Tal's estimate of $45 billion in extra cash is based on his analysis of the amount that would have normally been invested in the markets given the risk level that was apparent just as the current financial crisis was starting.

Since then, all indicators show that Canadians' holdings of cash and cash equivalents have been rising rapidly, Tal notes.

Investors have been shovelling record amounts into low-risk money market mutual funds, with sales of $10.7 billion in the first three months of the year. Redemptions of higher-risk equity funds have reached $35 billion in the last six months.

Balances in chequing and savings accounts are up seven per cent year-over-year, while cash balances in brokerage accounts are up 15 per cent, Tal estimates.

Risk aversion rises with age

Older Canadians are leading the rush to cash. An Ipsos Reid-Canadian Financial Monitor survey suggests that the median cash balance held in chequing and savings accounts is now $7,650 for those 55 and over.

But current cash positions among the 25-to-49 set are still twice what they were in 2001. "Back then, some of the money that left the stock market was deployed in the real estate market," Tal said. "Today, this option is less attractive."

Market volatility has created a rush to cash before, and Canadians paid the price for sitting in cash for too long, Tal says.

After the 1987 market crash, overall cash positions held by Canadians grew 20 per cent. The market correction lasted two months, but investors sat on their "mountain of cash" for 16 months. In that time, the stock market gained 20 per cent.

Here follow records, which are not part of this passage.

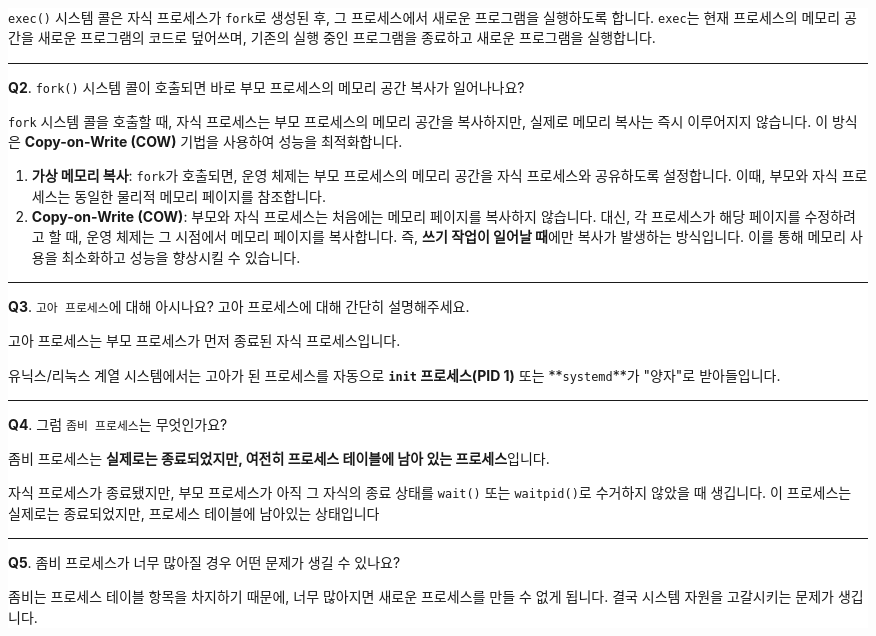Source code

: `exec()` 시스템 콜은 자식 프로세스가 `fork`로 생성된 후, 그 프로세스에서 새로운 프로그램을 실행하도록 합니다. `exec`는 현재 프로세스의 메모리 공간을 새로운 프로그램의 코드로 덮어쓰며, 기존의 실행 중인 프로그램을 종료하고 새로운 프로그램을 실행합니다.

---

**Q2**. `fork()` 시스템 콜이 호출되면 바로 부모 프로세스의 메모리 공간 복사가 일어나나요?

`fork` 시스템 콜을 호출할 때, 자식 프로세스는 부모 프로세스의 메모리 공간을 복사하지만, 실제로 메모리 복사는 즉시 이루어지지 않습니다. 이 방식은 **Copy-on-Write (COW)** 기법을 사용하여 성능을 최적화합니다.

1. **가상 메모리 복사**: `fork`가 호출되면, 운영 체제는 부모 프로세스의 메모리 공간을 자식 프로세스와 공유하도록 설정합니다. 이때, 부모와 자식 프로세스는 동일한 물리적 메모리 페이지를 참조합니다.
2. **Copy-on-Write (COW)**: 부모와 자식 프로세스는 처음에는 메모리 페이지를 복사하지 않습니다. 대신, 각 프로세스가 해당 페이지를 수정하려고 할 때, 운영 체제는 그 시점에서 메모리 페이지를 복사합니다. 즉, **쓰기 작업이 일어날 때**에만 복사가 발생하는 방식입니다. 이를 통해 메모리 사용을 최소화하고 성능을 향상시킬 수 있습니다.

---

**Q3**. `고아 프로세스`에 대해 아시나요? 고아 프로세스에 대해 간단히 설명해주세요.

고아 프로세스는 부모 프로세스가 먼저 종료된 자식 프로세스입니다.

유닉스/리눅스 계열 시스템에서는 고아가 된 프로세스를 자동으로 **`init` 프로세스(PID 1)** 또는 **`systemd`**가 "양자"로 받아들입니다.

---

**Q4**. 그럼 `좀비 프로세스`는 무엇인가요?

좀비 프로세스는 **실제로는 종료되었지만, 여전히 프로세스 테이블에 남아 있는 프로세스**입니다.

자식 프로세스가 종료됐지만, 부모 프로세스가 아직 그 자식의 종료 상태를 `wait()` 또는 `waitpid()`로 수거하지 않았을 때 생깁니다. 이 프로세스는 실제로는 종료되었지만, 프로세스 테이블에 남아있는 상태입니다

---

**Q5**. 좀비 프로세스가 너무 많아질 경우 어떤 문제가 생길 수 있나요?

좀비는 프로세스 테이블 항목을 차지하기 때문에, 너무 많아지면 새로운 프로세스를 만들 수 없게 됩니다. 결국 시스템 자원을 고갈시키는 문제가 생깁니다.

Something similar happened following the 2001 correction, he says. "We estimate that by not adjusting their liquidity positions to pre-2001 levels, Canadians assumed more than $30 billion in lost investment opportunities."

Fast forward to 2008. Even though the Toronto stock market has risen 20 per cent from its January lows, Tal says Canadians are still sitting on 15 per cent more cash than they were in 2001. "By doing so, Canadians are sacrificing billions of dollars in potential investment gains."

Tal's employer, CIBC World Markets, sees the TSX rising further on the strength of higher energy prices and, eventually, a rebounding U.S. economy. Chief economist Jeff Rubin forecasts the S&P/TSX composite index will end 2009 at 16,200 — almost 1,800 points above its current level.